15/06/2008

Livro: Dicionário de Eça de Queiroz

Livro: Dicionário de Eça de Queiroz - A. Campos Matos - Lisboa: Caminho, 1988 - Perdi ao menos duas belas namoradas por culpa de meu amor incondicional à música e à literatura. Uma delas, Janaína, morena jambo com olhos enormes cor de jabuticaba, foi quando ouvíamos as bachianas de Villa-Lobos e ela, como que querendo iniciar algum assunto para reduzir o silêncio da música, disse que sempre adorou o velho Heitor, sobretudo sua belíssima O Guarani que, orgulhosa, assistira no Teatro Municipal do Rio de Janeiro. Depois foram muitas as lágrimas derramadas com a perda de Lícia, uma rosácea descendente de poloneses cuja pele parecia derreter apenas com um olhar. Em visita à Biblioteca Nacional, com suas gigantescas estantes carregadas de ácaros e cultura, Lícia não conteve sua emoção diante dos raios de sol que emaranhavam-se pelas janelas do velho edifício, iluminando os centenários tomos ali dispostos, e confessou que um dos melhores livros que já lera fora O Quinze, da magnífica cearense Eça de Queiroz.
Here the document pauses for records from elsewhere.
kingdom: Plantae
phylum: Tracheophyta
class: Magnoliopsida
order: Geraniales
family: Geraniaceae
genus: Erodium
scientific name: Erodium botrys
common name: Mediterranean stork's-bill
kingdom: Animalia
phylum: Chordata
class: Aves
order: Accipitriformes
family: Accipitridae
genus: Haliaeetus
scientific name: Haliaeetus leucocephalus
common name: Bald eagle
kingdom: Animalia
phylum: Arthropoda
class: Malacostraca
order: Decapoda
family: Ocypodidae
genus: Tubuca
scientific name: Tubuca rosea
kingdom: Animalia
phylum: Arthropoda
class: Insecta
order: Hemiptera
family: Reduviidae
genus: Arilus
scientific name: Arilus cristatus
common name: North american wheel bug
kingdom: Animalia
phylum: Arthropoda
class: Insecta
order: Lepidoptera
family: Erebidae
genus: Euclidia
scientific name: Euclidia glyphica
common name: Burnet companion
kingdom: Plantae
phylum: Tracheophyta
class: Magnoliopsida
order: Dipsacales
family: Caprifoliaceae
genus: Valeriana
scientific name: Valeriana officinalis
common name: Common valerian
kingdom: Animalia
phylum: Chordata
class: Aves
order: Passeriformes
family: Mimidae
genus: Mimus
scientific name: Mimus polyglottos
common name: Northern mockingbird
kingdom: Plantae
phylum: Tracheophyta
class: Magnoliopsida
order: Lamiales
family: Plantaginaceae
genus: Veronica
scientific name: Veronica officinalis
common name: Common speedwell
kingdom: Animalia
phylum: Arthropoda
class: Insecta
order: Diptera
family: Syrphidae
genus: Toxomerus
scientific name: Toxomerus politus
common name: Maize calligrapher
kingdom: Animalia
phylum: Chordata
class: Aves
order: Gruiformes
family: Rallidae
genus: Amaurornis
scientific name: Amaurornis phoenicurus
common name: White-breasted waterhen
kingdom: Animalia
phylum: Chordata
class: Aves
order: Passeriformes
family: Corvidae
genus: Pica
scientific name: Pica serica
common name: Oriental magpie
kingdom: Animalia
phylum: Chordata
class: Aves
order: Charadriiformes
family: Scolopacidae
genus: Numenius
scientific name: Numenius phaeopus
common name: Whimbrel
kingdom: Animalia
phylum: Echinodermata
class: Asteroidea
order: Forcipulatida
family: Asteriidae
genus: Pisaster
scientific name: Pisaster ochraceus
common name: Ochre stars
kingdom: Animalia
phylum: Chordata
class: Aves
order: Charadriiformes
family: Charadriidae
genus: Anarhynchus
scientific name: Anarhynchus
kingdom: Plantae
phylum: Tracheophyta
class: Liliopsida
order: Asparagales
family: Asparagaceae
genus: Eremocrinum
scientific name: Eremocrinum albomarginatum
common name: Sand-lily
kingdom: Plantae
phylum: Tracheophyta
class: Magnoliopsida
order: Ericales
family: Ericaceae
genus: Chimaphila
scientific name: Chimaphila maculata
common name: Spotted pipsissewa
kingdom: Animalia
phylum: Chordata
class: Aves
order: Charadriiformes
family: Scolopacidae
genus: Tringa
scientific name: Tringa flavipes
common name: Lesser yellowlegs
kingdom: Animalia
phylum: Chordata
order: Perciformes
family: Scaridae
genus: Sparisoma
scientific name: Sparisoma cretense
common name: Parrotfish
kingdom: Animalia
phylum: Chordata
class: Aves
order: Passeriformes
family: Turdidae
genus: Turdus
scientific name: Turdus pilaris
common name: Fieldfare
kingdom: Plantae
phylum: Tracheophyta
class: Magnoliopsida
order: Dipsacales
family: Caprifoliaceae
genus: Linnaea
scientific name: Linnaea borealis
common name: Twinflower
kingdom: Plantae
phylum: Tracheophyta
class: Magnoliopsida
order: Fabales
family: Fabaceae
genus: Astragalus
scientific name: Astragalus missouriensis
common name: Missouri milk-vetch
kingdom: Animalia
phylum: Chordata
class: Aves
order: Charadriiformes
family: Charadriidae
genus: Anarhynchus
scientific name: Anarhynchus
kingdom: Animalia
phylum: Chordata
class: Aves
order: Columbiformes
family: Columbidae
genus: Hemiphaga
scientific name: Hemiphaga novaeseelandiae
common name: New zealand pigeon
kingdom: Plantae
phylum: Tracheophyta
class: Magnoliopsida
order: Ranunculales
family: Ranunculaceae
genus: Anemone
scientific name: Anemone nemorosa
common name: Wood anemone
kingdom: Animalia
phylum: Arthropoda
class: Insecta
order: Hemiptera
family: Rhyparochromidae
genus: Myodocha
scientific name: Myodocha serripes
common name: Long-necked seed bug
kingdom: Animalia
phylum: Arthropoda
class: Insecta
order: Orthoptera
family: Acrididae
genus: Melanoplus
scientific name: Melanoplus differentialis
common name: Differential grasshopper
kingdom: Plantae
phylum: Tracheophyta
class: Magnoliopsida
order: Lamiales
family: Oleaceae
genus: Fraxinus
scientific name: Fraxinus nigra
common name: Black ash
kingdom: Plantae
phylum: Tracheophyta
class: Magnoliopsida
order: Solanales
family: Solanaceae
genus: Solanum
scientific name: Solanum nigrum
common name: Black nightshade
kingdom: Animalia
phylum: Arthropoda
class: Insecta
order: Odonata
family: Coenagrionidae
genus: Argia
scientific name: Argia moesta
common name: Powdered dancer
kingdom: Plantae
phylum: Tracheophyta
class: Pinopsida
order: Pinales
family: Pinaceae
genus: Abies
Pensei em conversar com ela sobre Portugal e Rachel, velha amiga, mas preferi terminar meu churros a revirar lembranças que poderiam nos remeter ao Auto da Barca do Inferno, de Gilberto Gil, virtuose do berimbau de duas cordas que abandonara a música clássica baiana para dedicar-se ao cordel. Que meus amigos Pedro Nunes e Francisco Grijó me perdoem, com as bênçãos de Santos Neves, mas desde meus impúberes anos sempre tive uma atração incontrolável por dicionários. Já aos 10 anos furtava páginas deliciosas da Enciclopédia Mirador de meu distraído avô, incapaz de denunciar-me pois era por trás de seus volumes que o bondoso ancião escondia seu maço de Continental sem filtro. Só nós dois sabíamos do delituoso segredo.

O tempo passou, minha avó continuou sentindo cheiro de tabaco nas cortinas e, recentemente, percebi que boa parcela de minha biblioteca é composta por dicionários. Desde um magnífico de filosofia, em quatro volumes, do espanhol Ferrater Mora, até um sobre vampiros, passando por um de escritoras brasileiras (sim, Lícia, elas existem), outro de arquétipos literários russos e outro de yorubá-javanês, de Lima Barreto. Pois bem, aqui estamos, eu e minha máquina fotográfica (não encontrei fotos na net) diante de um dos livros que mais prazer e orgulho me dão, um dicionário sobre Eça, aquele bacharel em Direito que viajou pelo Egito, morou em Cuba e Inglaterra, escreveu para diversos jornais, inclusive para o carioca Gazeta de Notícias, autor de magnífica obra, uma das mais convincentes da língua portuguesa. Quem pode passar pela vida e não ler A Ilustre Casa de Ramires, Os Maias, O Primo Basílio ou A Cidade e as Serras?

E para aqueles que já leram tudo do genial cearense, nada como esse fabuloso dicionário, um trabalho de fôlego que nos concede informações e notas que só fazem confirmar o valor da obra e emocionar com a vida desse homem singular.